For a backup cluster used only for extra read capacity, this can be agreeable. The primary cluster can thus sustain more clusters instead of sustaining fail-over replication channels.

Characteristics of replica applier for RonDB#

The replica applier is the replica applier used by MySQL Replication. This applier is single-threaded. At the same time, this single thread works on very large batches where transactions spanning the last 100 milliseconds are applied in one large transaction.

Given that the NDB API can sustain very high levels of batching, the performance of this single thread is extremely good. More than a hundred thousand operations per second can be handled through this single thread.

Global Replication can be used for most applications using RonDB. The exception is applications requiring many hundreds of thousands of write operations per second or even going into millions of write operations per second. Those cases are still possible to handle but will require setting up parallel replication channels for each database as described in later chapters.

Purging MySQL Replication files#

MySQL Replication uses binlog files that have a specific size, after completing the write of one binlog file, the file is closed and a new one is written to instead. It goes on like this as long as the replication continues. A binlog file can also be closed and a new one created by restarting the MySQL Server.

MySQL will never delete any binlog files automatically, it can delete them on command, but the command must be executed by the DBA. Thus the DBA must always have a strategy for how to delete the binlog files.

In case the backup clusters are not used for fail-over scenarios it would be sufficient to keep the binlog files until all backup clusters have applied the binlog file.

Thus to calculate which files to delete at any point in time one would issue the following query towards the ndb_apply_status table in each backup cluster to deduce what epoch have been applied in the backup cluster.

SELECT @latest:= MAX(epoch) FROM mysql.ndb_apply_status;

Now take the minimum of all the latest from all backup clusters. Next, use the following query on the ndb_binlog_index table in the primary cluster.

SELECT @file:=SUBSTRING_INDEX(next_file, '/', -1),
       @pos:=next_position
FROM mysql.ndb_binlog_index
WHERE epoch <= @minimum_latest
ORDER BY epoch DESC LIMIT 1;

Now the file variable contains the last file that needs to be retained. All files before this one can be deleted.

Now if we have a fail-over scenario it is essential to be able to fail-over after a complete crash of the primary cluster. It is important to be able to handle simultaneous crash of the primary cluster and the backup cluster used for fail-over.
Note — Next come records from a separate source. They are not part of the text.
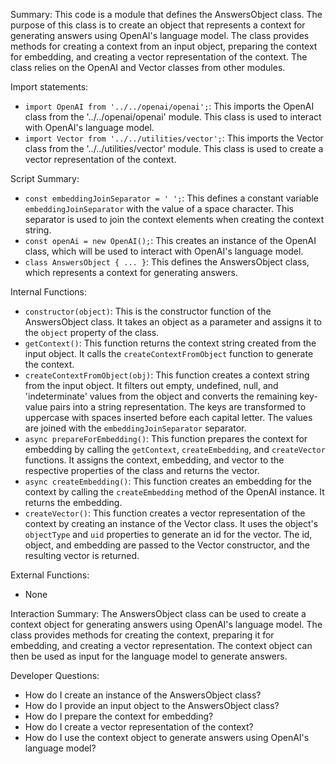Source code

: Summary:
This code is a module that defines the AnswersObject class. The purpose of this class is to create an object that represents a context for generating answers using OpenAI's language model. The class provides methods for creating a context from an input object, preparing the context for embedding, and creating a vector representation of the context. The class relies on the OpenAI and Vector classes from other modules.

Import statements:
- `import OpenAI from '../../openai/openai';`: This imports the OpenAI class from the '../../openai/openai' module. This class is used to interact with OpenAI's language model.
- `import Vector from '../../utilities/vector';`: This imports the Vector class from the '../../utilities/vector' module. This class is used to create a vector representation of the context.

Script Summary:
- `const embeddingJoinSeparator = ' ';`: This defines a constant variable `embeddingJoinSeparator` with the value of a space character. This separator is used to join the context elements when creating the context string.
- `const openAi = new OpenAI();`: This creates an instance of the OpenAI class, which will be used to interact with OpenAI's language model.
- `class AnswersObject { ... }`: This defines the AnswersObject class, which represents a context for generating answers.

Internal Functions:
- `constructor(object)`: This is the constructor function of the AnswersObject class. It takes an object as a parameter and assigns it to the `object` property of the class.
- `getContext()`: This function returns the context string created from the input object. It calls the `createContextFromObject` function to generate the context.
- `createContextFromObject(obj)`: This function creates a context string from the input object. It filters out empty, undefined, null, and 'indeterminate' values from the object and converts the remaining key-value pairs into a string representation. The keys are transformed to uppercase with spaces inserted before each capital letter. The values are joined with the `embeddingJoinSeparator` separator.
- `async prepareForEmbedding()`: This function prepares the context for embedding by calling the `getContext`, `createEmbedding`, and `createVector` functions. It assigns the context, embedding, and vector to the respective properties of the class and returns the vector.
- `async createEmbedding()`: This function creates an embedding for the context by calling the `createEmbedding` method of the OpenAI instance. It returns the embedding.
- `createVector()`: This function creates a vector representation of the context by creating an instance of the Vector class. It uses the object's `objectType` and `uid` properties to generate an id for the vector. The id, object, and embedding are passed to the Vector constructor, and the resulting vector is returned.

External Functions:
- None

Interaction Summary:
The AnswersObject class can be used to create a context object for generating answers using OpenAI's language model. The class provides methods for creating the context, preparing it for embedding, and creating a vector representation. The context object can then be used as input for the language model to generate answers.

Developer Questions:
- How do I create an instance of the AnswersObject class?
- How do I provide an input object to the AnswersObject class?
- How do I prepare the context for embedding?
- How do I create a vector representation of the context?
- How do I use the context object to generate answers using OpenAI's language model?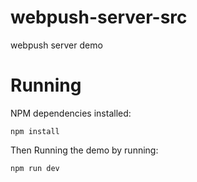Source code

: # webpush-server-src
webpush  server demo

# Running
NPM dependencies installed:

    npm install

Then Running the demo by running:

    npm run dev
In this case, we can restart one of the clusters using a backup from the primary cluster followed by applying the binlog up to the end of the binlog.
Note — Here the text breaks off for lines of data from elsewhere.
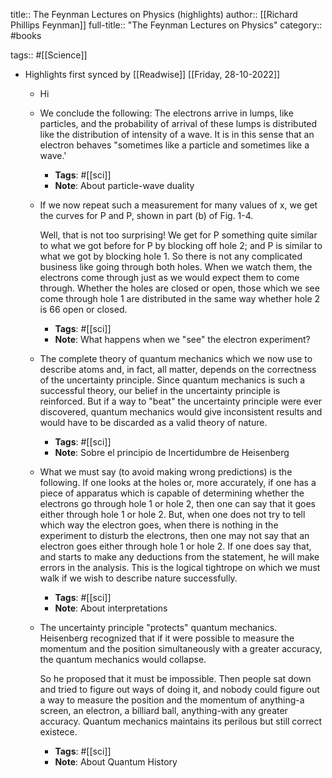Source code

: title:: The Feynman Lectures on Physics (highlights)
author:: [[Richard Phillips Feynman]]
full-title:: "The Feynman Lectures on Physics"
category:: #books

tags:: #[[Science]]

- Highlights first synced by [[Readwise]] [[Friday, 28-10-2022]]
	- Hi
	- We conclude the following: The electrons arrive in lumps, like particles, and the probability of arrival of these lumps is distributed like the distribution of intensity of a wave. It is in this sense that an electron behaves "sometimes like a particle and sometimes like a wave.'
		- **Tags**: #[[sci]]
		- **Note**: About particle-wave duality
	- If we now repeat such a measurement for many values of x, we get the curves for P and P, shown in part (b) of Fig. 1-4.
	  
	  Well, that is not too surprising! We get for P something quite similar to what we got before for P by blocking off hole 2; and P is similar to what we got by blocking hole 1. So there is not any complicated business like going through both holes. When we watch them, the electrons come through just as we would expect them to come through. Whether the holes are closed or open, those which we see come through hole 1 are distributed in the same way whether hole 2 is 66 open or closed.
		- **Tags**: #[[sci]]
		- **Note**: What happens when we "see" the electron experiment?
	- The complete theory of quantum mechanics which we now use to describe atoms and, in fact, all matter, depends on the correctness of the uncertainty principle. Since quantum mechanics is such a successful theory, our belief in the uncertainty principle is reinforced. But if a way to "beat" the uncertainty principle were ever discovered, quantum mechanics would give inconsistent results and would have to be discarded as a valid theory of nature.
		- **Tags**: #[[sci]]
		- **Note**: Sobre el principio de Incertidumbre de Heisenberg
	- What we must say (to avoid making wrong predictions) is the following. If one looks at the holes or, more accurately, if one has a piece of apparatus which is capable of determining whether the electrons go through hole 1 or hole 2, then one can say that it goes either through hole 1 or hole 2. But, when one does not try to tell which way the electron goes, when there is nothing in the experiment to disturb the electrons, then one may not say that an electron goes either through hole 1 or hole 2. If one does say that, and starts to make any deductions from the statement, he will make errors in the analysis. This is the logical tightrope on which we must walk if we wish to describe nature successfully.
		- **Tags**: #[[sci]]
		- **Note**: About interpretations
	- The uncertainty principle "protects" quantum mechanics. Heisenberg recognized that if it were possible to measure the momentum and the position simultaneously with a greater accuracy, the quantum mechanics would collapse.
	  
	  So he proposed that it must be impossible. Then people sat down and tried to figure out ways of doing it, and nobody could figure out a way to measure the position and the momentum of anything-a screen, an electron, a billiard ball, anything-with any greater accuracy. Quantum mechanics maintains its perilous but still correct existece.
		- **Tags**: #[[sci]]
		- **Note**: About Quantum History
To ensure that the binlog can be used together with a backup one checks the StopGCP number output from the backup at completion. In the example below the StopGCP is 3845.

ndb_mgm> START BACKUP
Waiting for completed, this may take several minutes
Node 2: Backup 1 started from node 1
Node 2: Backup 1 started from node 1 completed
 StartGCP: 3839 StopGCP: 3845 
 #Records: 193234 #LogRecords: 12349
 Data: 20519789 bytes Log: 1334560 bytes

An epoch number is formed by using the StopGCP as the 32 most significant bits of a 64-bit number and 0 as the 32 least significant numbers. Use this epoch number in the same manner as above to calculate the binlog file that can be deleted using the above query on the ndb_binlog_index table.
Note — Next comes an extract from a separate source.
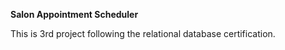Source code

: **Salon Appointment Scheduler**

This is 3rd project following the relational database certification.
In the fail-over case, we have to ensure that all backup clusters can survive a primary cluster failure and we need to be able to handle a restore from backup, thus we need to retain the files needed for both of the above cases.

When we are deleting a binlog file it is important to also delete all entries in the ndb_binlog_index table for this file as well. Running the PURGE BINARY LOGS will ensure that this is done correctly.

PURGE BINARY LOGS TO 'mysql-bin-009';

Thus an important script in the DBA toolbox for Global Replication is a script that automates the above to ensure that we purge binlog files in the MySQL replication servers in the primary cluster.